Depp lost a libel case against the Sun, a British paper that wrote he was a "wife beater". A London High Court judge ruled that he had repeatedly assaulted Heard.

“There's a lot of publicity around anything that he does … and whether it was about erratic behaviour or domestic abuse or drugs and alcohol, and even spending habits, the press and publicity has just been charged up and brought everything back to light,” Ms Arnold said.

Heard’s article never mentioned him by name, but Depp says it cost him a lucrative payday on the sixth Pirates of the Caribbean film.

Tina Newman, a Walt Disney Studios production executive, was asked last week by Heard’s lawyers if any decision maker at the studio said he was not cast because of the article.

“No,” Ms Newman said.

Ms Arnold said that to the best of her knowledge, no one even knew about The Washington Post article until Depp brought it up.

She said it was an October 2108 article in The Hollywood Reporter in which two of the film’s writers gave their opinions that Depp’s character would go away.

Amber Heard's sister tells trial she was caught in the middle of violence

Amber Heard's sister tells trial she was caught in the middle of violence

Another derogatory piece appeared in Rolling Stone magazine and then a second in The Hollywood Reporter delivered the death knell.

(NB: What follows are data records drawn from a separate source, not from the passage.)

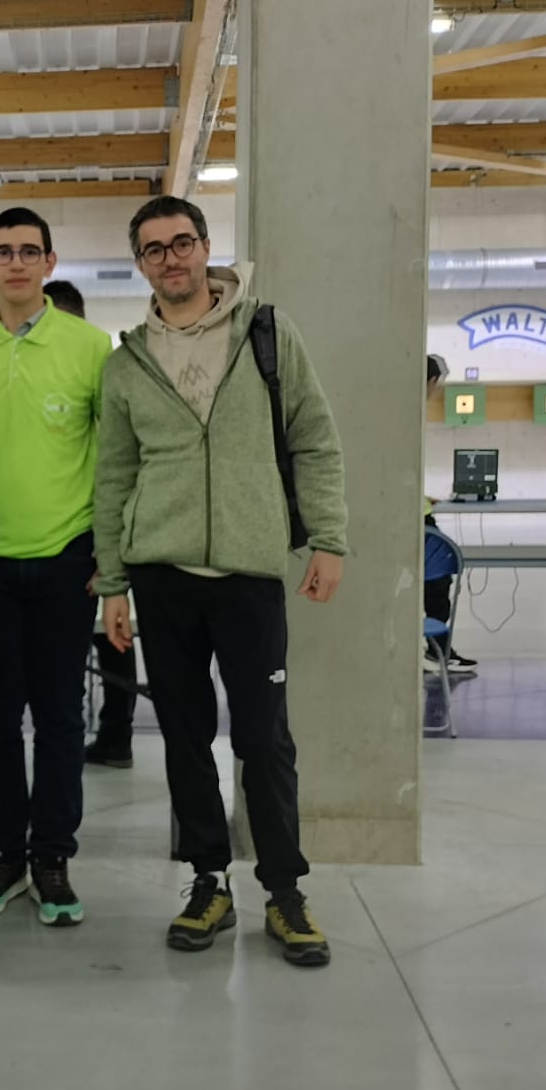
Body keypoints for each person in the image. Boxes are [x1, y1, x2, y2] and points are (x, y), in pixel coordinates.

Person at [94, 196, 348, 969]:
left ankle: (284, 889)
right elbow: (113, 476)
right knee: (184, 736)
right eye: (154, 249)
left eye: (182, 242)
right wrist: (112, 582)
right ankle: (208, 881)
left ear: (206, 248)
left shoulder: (266, 334)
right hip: (161, 575)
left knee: (264, 738)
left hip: (249, 573)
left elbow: (314, 438)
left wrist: (329, 539)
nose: (170, 258)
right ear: (140, 265)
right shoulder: (127, 363)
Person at [0, 208, 113, 926]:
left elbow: (117, 459)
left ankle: (53, 857)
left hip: (68, 561)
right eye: (3, 252)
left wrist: (109, 554)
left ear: (49, 262)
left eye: (29, 251)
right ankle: (6, 852)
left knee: (62, 716)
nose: (16, 263)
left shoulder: (90, 347)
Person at [43, 280, 142, 768]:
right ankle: (111, 735)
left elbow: (120, 464)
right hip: (66, 533)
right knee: (100, 640)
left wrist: (111, 548)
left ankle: (116, 734)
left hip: (100, 531)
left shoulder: (103, 372)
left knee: (112, 634)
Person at [422, 354, 475, 677]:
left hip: (416, 515)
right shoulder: (411, 415)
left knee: (434, 585)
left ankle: (436, 648)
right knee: (437, 583)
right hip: (419, 524)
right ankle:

Earlier in the trial, Depp’s lawyers called Richard Marks, who testified that it was the opinion piece that fuelled The Hollywood Reporter’s findings and led to Disney firing Depp.

“It was actually printed in the Reporter the same morning that the Washington Post article was printed," Ms Arnold said.

"So there's no way that the Washington Post article had any impact on what The Hollywood Reporter journalist wrote as they were on the same morning, they were released simultaneously, interestingly enough."

Earlier in the day, jurors were shown graphic photos of Depp's bloody finger and heard testimony from orthopaedic surgeon Dr Richard Moore, who had reviewed Depp's medical records.

"Looking at the images, there's really no, no significant injury to the dorsal or the finger," Dr Moore said.

"And to create the type of injury with that, with that type of a crush injury, we would anticipate both injury to the fingernail and other parts of the finger."

During cross examination by Depp's lawyer, he said: "I can't rule out that a vodka bottle caused the injury, but I can rule out that it was caused in the manner described in his testimony."

Depp claims that he lost the tip of his finger when Heard hurled a vodka bottle at him while the couple were having an argument in Australia.

Heard testified that they did have a vicious argument, but that Depp may have injured himself when he smashed a wall-mounted phone into "smithereens".

Depp and Heard met in 2011 while filming The Rum Diary and married in February 2015. Their divorce was finalised less than two years later.

Heard's lawyers have argued that she told the truth and that her opinion was protected free speech under the First Amendment of the US Constitution.